(Data entries)
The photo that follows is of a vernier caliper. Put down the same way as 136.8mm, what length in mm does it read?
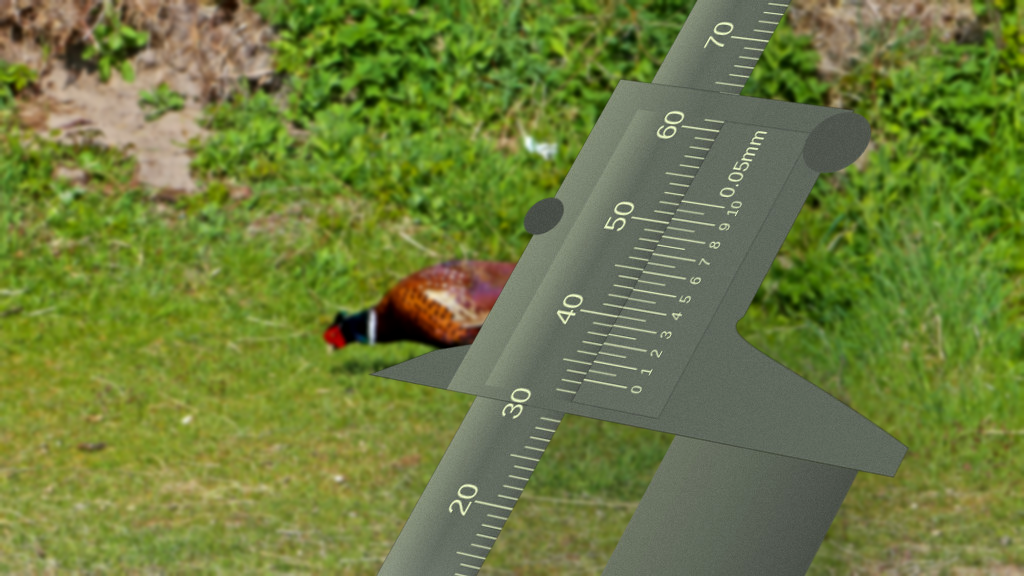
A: 33.4mm
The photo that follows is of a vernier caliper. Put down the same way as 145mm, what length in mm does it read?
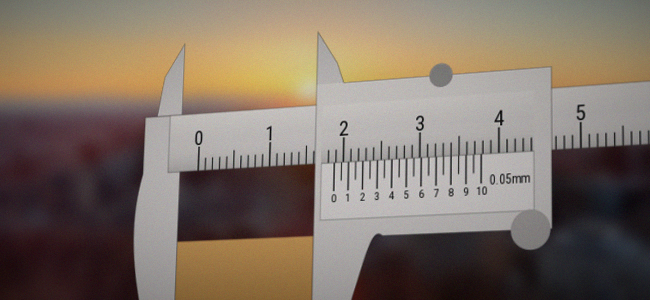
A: 18.8mm
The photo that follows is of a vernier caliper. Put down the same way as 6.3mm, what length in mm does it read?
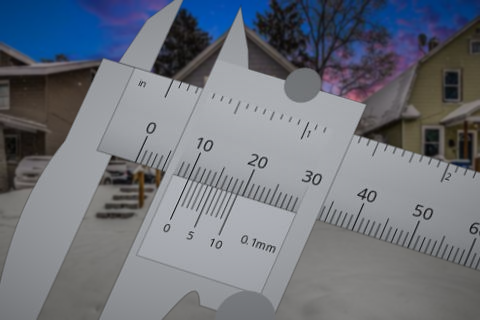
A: 10.0mm
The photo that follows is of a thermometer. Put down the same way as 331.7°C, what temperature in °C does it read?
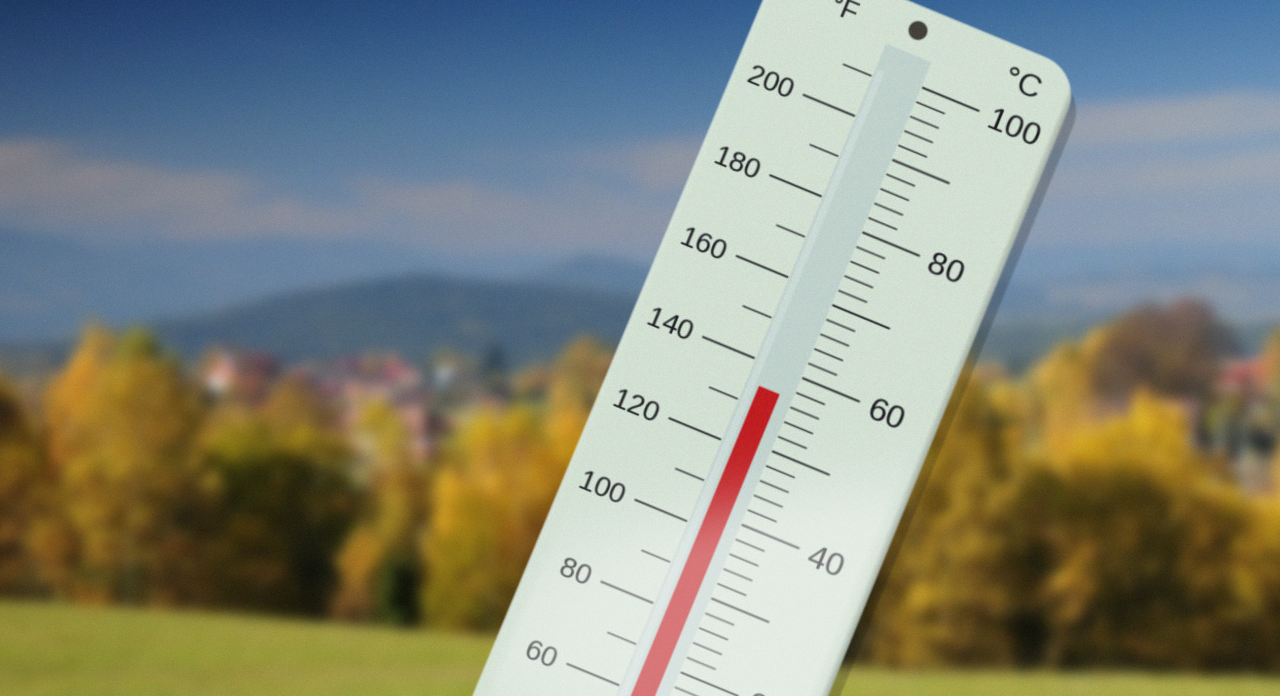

§ INSTRUCTIONS TO FOLLOW
Convert every line of the items above into a numbered list, skipping blank lines and omitting the pictures.

§ SOLUTION TO THE PROBLEM
1. The photo that follows is of a vernier caliper. Put down the same way as 136.8mm, what length in mm does it read?
2. A: 33.4mm
3. The photo that follows is of a vernier caliper. Put down the same way as 145mm, what length in mm does it read?
4. A: 18.8mm
5. The photo that follows is of a vernier caliper. Put down the same way as 6.3mm, what length in mm does it read?
6. A: 10.0mm
7. The photo that follows is of a thermometer. Put down the same way as 331.7°C, what temperature in °C does it read?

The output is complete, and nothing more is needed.